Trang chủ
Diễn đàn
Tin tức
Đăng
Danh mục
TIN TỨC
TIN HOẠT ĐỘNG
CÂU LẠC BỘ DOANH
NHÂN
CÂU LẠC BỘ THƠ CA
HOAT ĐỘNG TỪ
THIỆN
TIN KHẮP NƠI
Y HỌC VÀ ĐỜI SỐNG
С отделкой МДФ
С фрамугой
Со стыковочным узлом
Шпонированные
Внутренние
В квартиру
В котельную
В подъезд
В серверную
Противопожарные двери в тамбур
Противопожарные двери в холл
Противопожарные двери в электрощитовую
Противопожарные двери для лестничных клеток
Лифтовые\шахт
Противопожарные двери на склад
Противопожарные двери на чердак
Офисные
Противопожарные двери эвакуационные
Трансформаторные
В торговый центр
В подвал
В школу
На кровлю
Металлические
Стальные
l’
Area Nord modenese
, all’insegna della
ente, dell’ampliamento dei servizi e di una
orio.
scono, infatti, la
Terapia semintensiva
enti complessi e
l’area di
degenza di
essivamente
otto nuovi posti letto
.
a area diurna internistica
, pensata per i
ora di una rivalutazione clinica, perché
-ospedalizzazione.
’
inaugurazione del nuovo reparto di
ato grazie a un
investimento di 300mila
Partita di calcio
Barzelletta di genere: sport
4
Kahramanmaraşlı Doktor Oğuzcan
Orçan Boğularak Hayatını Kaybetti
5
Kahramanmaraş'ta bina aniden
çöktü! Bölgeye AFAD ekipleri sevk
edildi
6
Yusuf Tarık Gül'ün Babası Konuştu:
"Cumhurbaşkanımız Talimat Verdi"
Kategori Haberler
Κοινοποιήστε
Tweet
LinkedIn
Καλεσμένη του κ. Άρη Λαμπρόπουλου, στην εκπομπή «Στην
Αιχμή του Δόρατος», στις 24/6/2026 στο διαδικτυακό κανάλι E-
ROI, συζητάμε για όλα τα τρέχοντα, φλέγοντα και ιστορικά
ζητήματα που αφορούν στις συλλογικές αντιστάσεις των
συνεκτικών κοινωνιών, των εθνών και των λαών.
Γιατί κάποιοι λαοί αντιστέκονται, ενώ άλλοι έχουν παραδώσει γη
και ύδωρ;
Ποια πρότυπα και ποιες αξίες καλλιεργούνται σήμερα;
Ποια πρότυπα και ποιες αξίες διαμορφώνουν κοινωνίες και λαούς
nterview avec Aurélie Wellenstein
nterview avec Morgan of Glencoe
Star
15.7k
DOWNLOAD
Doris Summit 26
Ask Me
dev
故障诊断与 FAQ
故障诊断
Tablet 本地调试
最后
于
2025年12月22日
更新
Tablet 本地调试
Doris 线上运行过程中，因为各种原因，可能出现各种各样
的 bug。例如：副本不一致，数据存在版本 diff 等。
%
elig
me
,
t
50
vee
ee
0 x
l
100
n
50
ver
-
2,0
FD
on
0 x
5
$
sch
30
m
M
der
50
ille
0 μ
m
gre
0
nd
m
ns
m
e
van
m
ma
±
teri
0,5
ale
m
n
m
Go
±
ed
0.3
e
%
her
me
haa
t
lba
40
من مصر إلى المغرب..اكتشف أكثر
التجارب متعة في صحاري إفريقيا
------------------------------------
Work required: Write out the entries verbatim, all of them.

Task response:
Trang chủ
Diễn đàn
Tin tức
Đăng
Danh mục
TIN TỨC
TIN HOẠT ĐỘNG
CÂU LẠC BỘ DOANH
NHÂN
CÂU LẠC BỘ THƠ CA
HOAT ĐỘNG TỪ
THIỆN
TIN KHẮP NƠI
Y HỌC VÀ ĐỜI SỐNG
С отделкой МДФ
С фрамугой
Со стыковочным узлом
Шпонированные
Внутренние
В квартиру
В котельную
В подъезд
В серверную
Противопожарные двери в тамбур
Противопожарные двери в холл
Противопожарные двери в электрощитовую
Противопожарные двери для лестничных клеток
Лифтовые\шахт
Противопожарные двери на склад
Противопожарные двери на чердак
Офисные
Противопожарные двери эвакуационные
Трансформаторные
В торговый центр
В подвал
В школу
На кровлю
Металлические
Стальные
l’
Area Nord modenese
, all’insegna della
ente, dell’ampliamento dei servizi e di una
orio.
scono, infatti, la
Terapia semintensiva
enti complessi e
l’area di
degenza di
essivamente
otto nuovi posti letto
.
a area diurna internistica
, pensata per i
ora di una rivalutazione clinica, perché
-ospedalizzazione.
’
inaugurazione del nuovo reparto di
ato grazie a un
investimento di 300mila
Partita di calcio
Barzelletta di genere: sport
4
Kahramanmaraşlı Doktor Oğuzcan
Orçan Boğularak Hayatını Kaybetti
5
Kahramanmaraş'ta bina aniden
çöktü! Bölgeye AFAD ekipleri sevk
edildi
6
Yusuf Tarık Gül'ün Babası Konuştu:
"Cumhurbaşkanımız Talimat Verdi"
Kategori Haberler
Κοινοποιήστε
Tweet
LinkedIn
Καλεσμένη του κ. Άρη Λαμπρόπουλου, στην εκπομπή «Στην
Αιχμή του Δόρατος», στις 24/6/2026 στο διαδικτυακό κανάλι E-
ROI, συζητάμε για όλα τα τρέχοντα, φλέγοντα και ιστορικά
ζητήματα που αφορούν στις συλλογικές αντιστάσεις των
συνεκτικών κοινωνιών, των εθνών και των λαών.
Γιατί κάποιοι λαοί αντιστέκονται, ενώ άλλοι έχουν παραδώσει γη
και ύδωρ;
Ποια πρότυπα και ποιες αξίες καλλιεργούνται σήμερα;
Ποια πρότυπα και ποιες αξίες διαμορφώνουν κοινωνίες και λαούς
nterview avec Aurélie Wellenstein
nterview avec Morgan of Glencoe
Star
15.7k
DOWNLOAD
Doris Summit 26
Ask Me
dev
故障诊断与 FAQ
故障诊断
Tablet 本地调试
最后
于
2025年12月22日
更新
Tablet 本地调试
Doris 线上运行过程中，因为各种原因，可能出现各种各样
的 bug。例如：副本不一致，数据存在版本 diff 等。
%
elig
me
,
t
50
vee
ee
0 x
l
100
n
50
ver
-
2,0
FD
on
0 x
5
$
sch
30
m
M
der
50
ille
0 μ
m
gre
0
nd
m
ns
m
e
van
m
ma
±
teri
0,5
ale
m
n
m
Go
±
ed
0.3
e
%
her
me
haa
t
lba
40
من مصر إلى المغرب..اكتشف أكثر
التجارب متعة في صحاري إفريقيا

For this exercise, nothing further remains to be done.